Trevor - All CEO's would hear more than 3 patient's "sick role" stories per week, trust me!

Do they listen? Those who still care certainly do! Can they fix the problems that lead to less than excellent delivery of patient care - no!

Those who care would if they could - but they are realists so they settle for doing much less than that and feel lucky if they achieve their goals.

Simplicity and health care probably comes down to the actions of each and every individual patient - it is in the patient's hands but not within their control.

Once they enter "the sick role" they are at the mercy of their chosen practitioners unless and until they have an advocate. If their advocate is a family member then, in many instances, little changes in terms of the patient's range of potential outcomes.

What they need is a strong and an influential advocate. Where to find such a person or such a mechanism? You find him or her or it (ie the knowledge we need to challenge any prognosis) when we are "well" not when we are in "the sick role".

Regrettably people stay in the sick role long after they should be well again.

We should always remember "the more things change the more things stay the same".

Some people collect straw hats in winter and profit in summer - most people buy hats in summer when the supply is scarce. Some patients work on their health care when they are well and rely on that knowledge and wisdom when they fall ill.

I have spent the past twelve months advising a CEO of major health care institution in my country. They paid me a lot of money for some very simple advice. Simply put my advice did not change - go talk to "healthy people" and be on about "wellness". Independent of what I had to say he had trials going that moved the most needy people from their worst "sick role" state to a far better state for them and the health care budget in this country.

What did they do that was so radical yet effective? They changed the lives of these extremely needy and very sick people by giving them "wellness" advocates. They did it with 40 people - spending lavishly on them to improve their "wellness" and even with this huge spend they saved the "taxpayers" money - go figure.

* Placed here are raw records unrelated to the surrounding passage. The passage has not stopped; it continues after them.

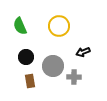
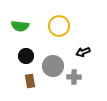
green semicircle: rotated 60 degrees counterclockwise
black circle: moved 1 px up
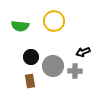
yellow circle: moved 5 px left, 5 px up
black circle: moved 5 px right, 1 px down
gray cross: moved 1 px right, 6 px up
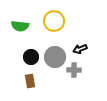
black arrow: moved 3 px left, 3 px up
gray circle: moved 2 px right, 9 px up
gray cross: moved 1 px left, 1 px up
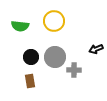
black arrow: moved 16 px right
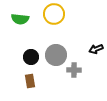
yellow circle: moved 7 px up
green semicircle: moved 7 px up
gray circle: moved 1 px right, 2 px up
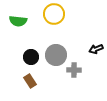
green semicircle: moved 2 px left, 2 px down
brown rectangle: rotated 24 degrees counterclockwise
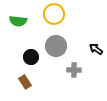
black arrow: rotated 56 degrees clockwise
gray circle: moved 9 px up
brown rectangle: moved 5 px left, 1 px down
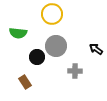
yellow circle: moved 2 px left
green semicircle: moved 12 px down
black circle: moved 6 px right
gray cross: moved 1 px right, 1 px down
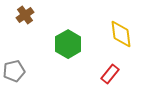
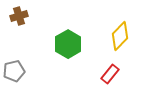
brown cross: moved 6 px left, 1 px down; rotated 18 degrees clockwise
yellow diamond: moved 1 px left, 2 px down; rotated 52 degrees clockwise
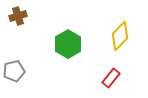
brown cross: moved 1 px left
red rectangle: moved 1 px right, 4 px down
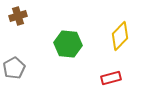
green hexagon: rotated 24 degrees counterclockwise
gray pentagon: moved 3 px up; rotated 15 degrees counterclockwise
red rectangle: rotated 36 degrees clockwise
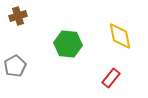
yellow diamond: rotated 56 degrees counterclockwise
gray pentagon: moved 1 px right, 2 px up
red rectangle: rotated 36 degrees counterclockwise
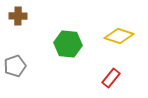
brown cross: rotated 18 degrees clockwise
yellow diamond: moved 1 px left; rotated 60 degrees counterclockwise
gray pentagon: rotated 10 degrees clockwise
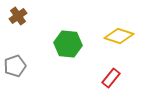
brown cross: rotated 36 degrees counterclockwise
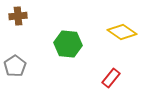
brown cross: rotated 30 degrees clockwise
yellow diamond: moved 3 px right, 4 px up; rotated 16 degrees clockwise
gray pentagon: rotated 15 degrees counterclockwise
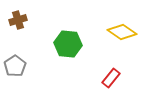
brown cross: moved 4 px down; rotated 12 degrees counterclockwise
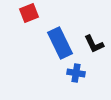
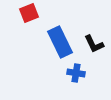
blue rectangle: moved 1 px up
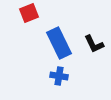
blue rectangle: moved 1 px left, 1 px down
blue cross: moved 17 px left, 3 px down
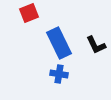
black L-shape: moved 2 px right, 1 px down
blue cross: moved 2 px up
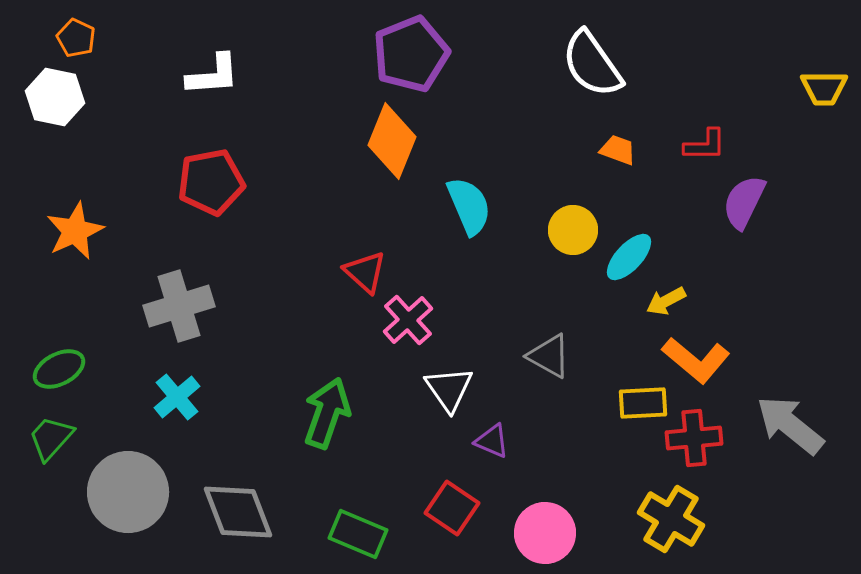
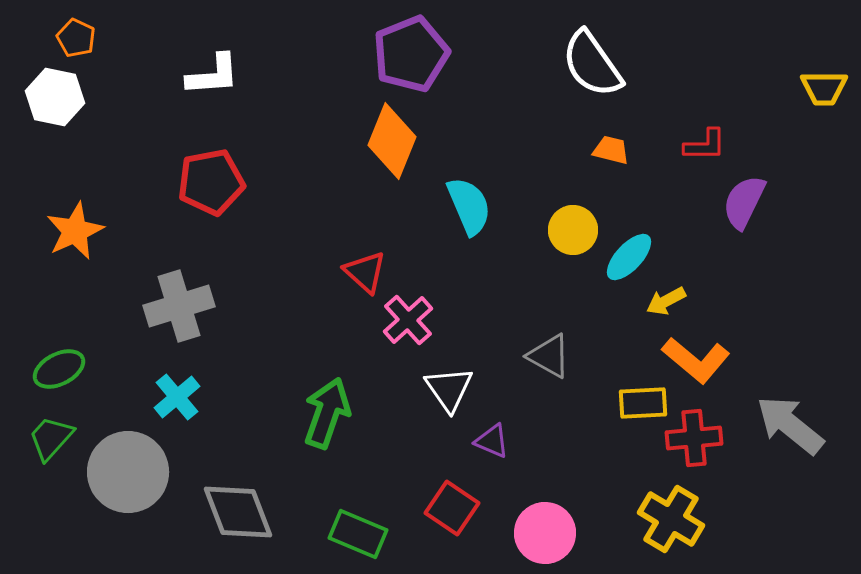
orange trapezoid: moved 7 px left; rotated 6 degrees counterclockwise
gray circle: moved 20 px up
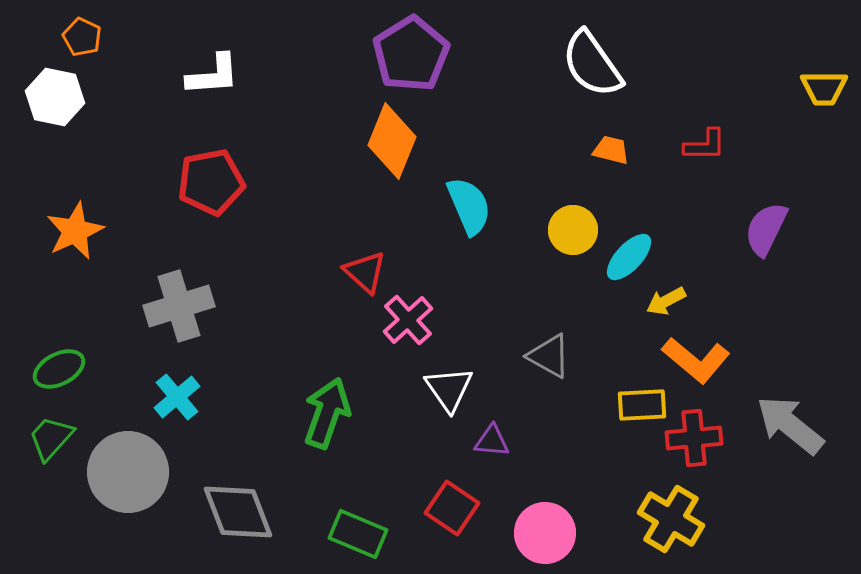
orange pentagon: moved 6 px right, 1 px up
purple pentagon: rotated 10 degrees counterclockwise
purple semicircle: moved 22 px right, 27 px down
yellow rectangle: moved 1 px left, 2 px down
purple triangle: rotated 18 degrees counterclockwise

The sick role is itself a cancer - that is the message I get from that experiment. Next they are going to spend even more time and money on 2,000 people. Next it will 20,000 people.

Simplicity in the field of health care delivery starts and ends with "wellness".

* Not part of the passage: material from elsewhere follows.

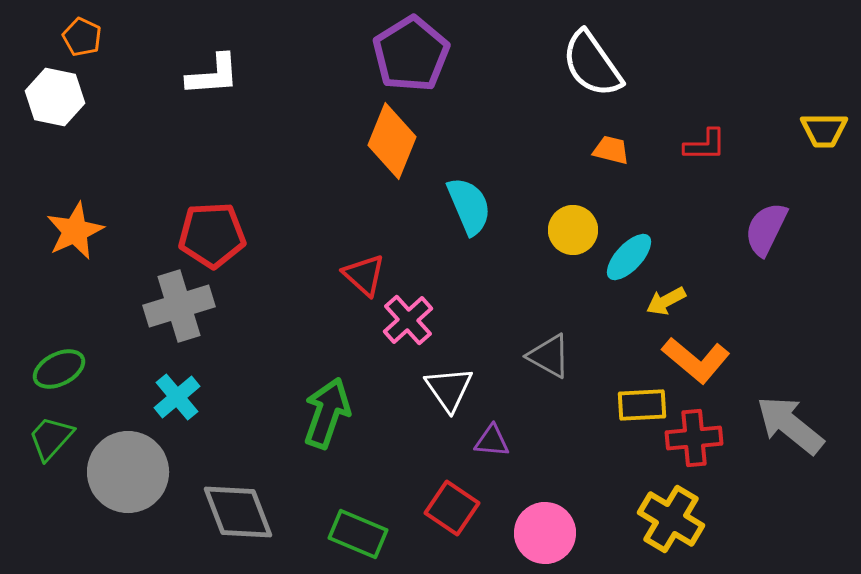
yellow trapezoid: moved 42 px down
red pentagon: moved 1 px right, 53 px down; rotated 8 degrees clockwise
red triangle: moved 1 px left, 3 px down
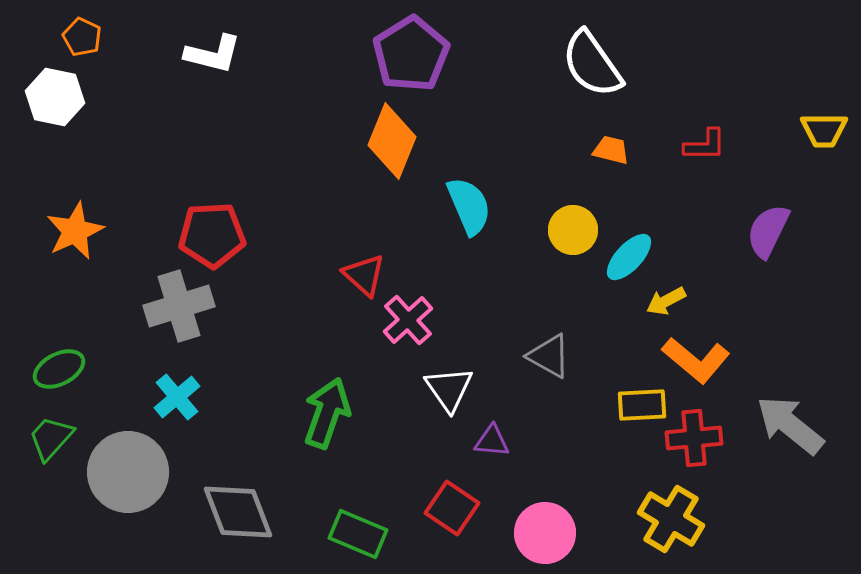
white L-shape: moved 21 px up; rotated 18 degrees clockwise
purple semicircle: moved 2 px right, 2 px down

Stay well and have fun....

Trevor Gay said...

Hi Richard - CEO’s that I know don’t hear directly from the mouths of patients their own stories. Sure the CEO’s will hear comments/complaints second hand through their underlings or by reading letters of complaints; but I am talking about sitting down and actively listening to individual patients stories as part of their job at least three times per week. I worked with probably around 20 different CEO’s in my NHS career and none of them did that.

I am sure most CEO’s do care and want to improve things. I just think their job would be enriched if they spent time listening to patients.

I am with you 100% about changing the emphasis to wellness rather than focusing so much on sickness. The NHS here in the UK is focusing more on wellness nowadays. I have always said that mot people most of the time are well. We need to focus much more money resources and energy on promoting wellness because that is where the added value really is.